Following the UK government’s comments on the New Payments Architecture in the National Payments Vision, the Payment Systems Regulator (PSR) has begun setting out its plans to amend the rules for its governance at Pay.UK.
The PSR has opened a consultation on proposed changes to its Specific Direction 3 (SD3), which governs Pay.UK’s legal responsibilities in modernising payment infrastructure for faster payments (FPS).
The consultation follows significant changes to the New Payments Architecture (NPA) programme, making it impossible for Pay.UK to meet the current SD3 requirement to migrate all FPS transactions to a new, competitively procured system by July 1, 2026.
This delay is expected to extend the lifespan of the existing FPS infrastructure far beyond earlier projections.
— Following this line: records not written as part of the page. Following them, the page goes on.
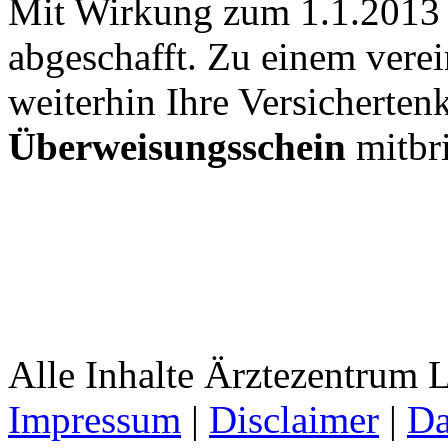
Mit Wirkung zum 1.1.2013 
abgeschafft. Zu einem vere
weiterhin Ihre Versicherten
Überweisungsschein
mitbr
Alle Inhalte Ärztezentrum
Impressum
|
Disclaimer
|
Da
The PSR is proposing amendments to SD3 to ensure the resilience of FPS and strengthen regulatory oversight, while advancing its key objectives: improved access; innovation; adaptability; reduced financial crime; and enhanced competition, including promoting account-to-account retail payments as viable alternatives to card-based systems.
This follows the UK’s government’s subtle critique of progress with the New Payments Architecture so far.
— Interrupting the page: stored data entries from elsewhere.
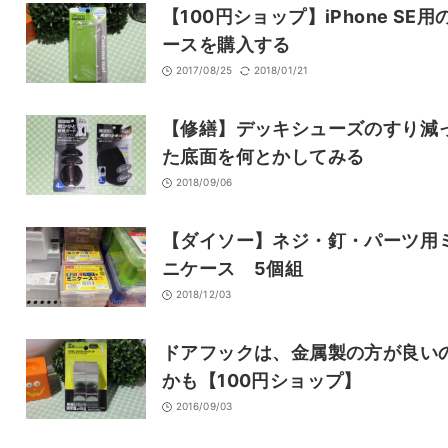
【100円ショップ】iPhone SE用
ースを購入する
2017/08/25
2018/01/21
【修繕】デッキシューズのすり減
た底面を何とかしてみる
2018/09/06
【ダイソー】ネジ・釘・パーツ用
ニケース 5個組
2018/12/03
ドアフックは、金属製の方が良い
かも【100円ショップ】
2016/09/03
In the National Payments Vision, HM Treasury said it had “considered carefully” the role of the New Payments Architecture programme and concluded that “a more agile and flexible approach to delivering the UK’s infrastructure needs is required to ensure the UK is primed to seize the opportunities of next generation technologies.”
What is the PSR consulting on?
The PSR is seeking feedback on its proposed changes to SD3:
- Removing the current SD3 deadline: The PSR suggests eliminating the existing deadline and granting itself the authority to set a new timeline. Any revised deadline would not be before July 1, 2036.
- Strengthening oversight: A "non-objection" mechanism would require the PSR's approval before Pay.UK finalises or extends contracts for infrastructure services, ensuring alignment with regulatory goals.
- Enhancing the regulatory framework: The PSR plans to update its 2021 Regulatory Framework to mitigate risks to competition and innovation, with a detailed consultation timeline to be published alongside the SD3 decision.
Stakeholders are invited to submit feedback on the proposed changes by 5pm on January 21, 2025; the PSR aims to deliver its decision in Spring 2025.
What does the National Payments Vision suggest?
In the National Payments Vision, the UK government tasked the Payments Vision Delivery Committee to direct the Bank of England and the PSR in refreshing the strategy for the UK's retail payments infrastructure.
This includes clarifying upgrades needed for FPS, assessing broader infrastructure requirements and proposing governance reforms, including changes to Pay.UK.
The approach, which the government says needs to be outlined by Q2 2025, will address regulatory congestion while addressing “the need for the UK’s infrastructure to serve equitably a diverse array of market actors, both in terms of functionality and access”.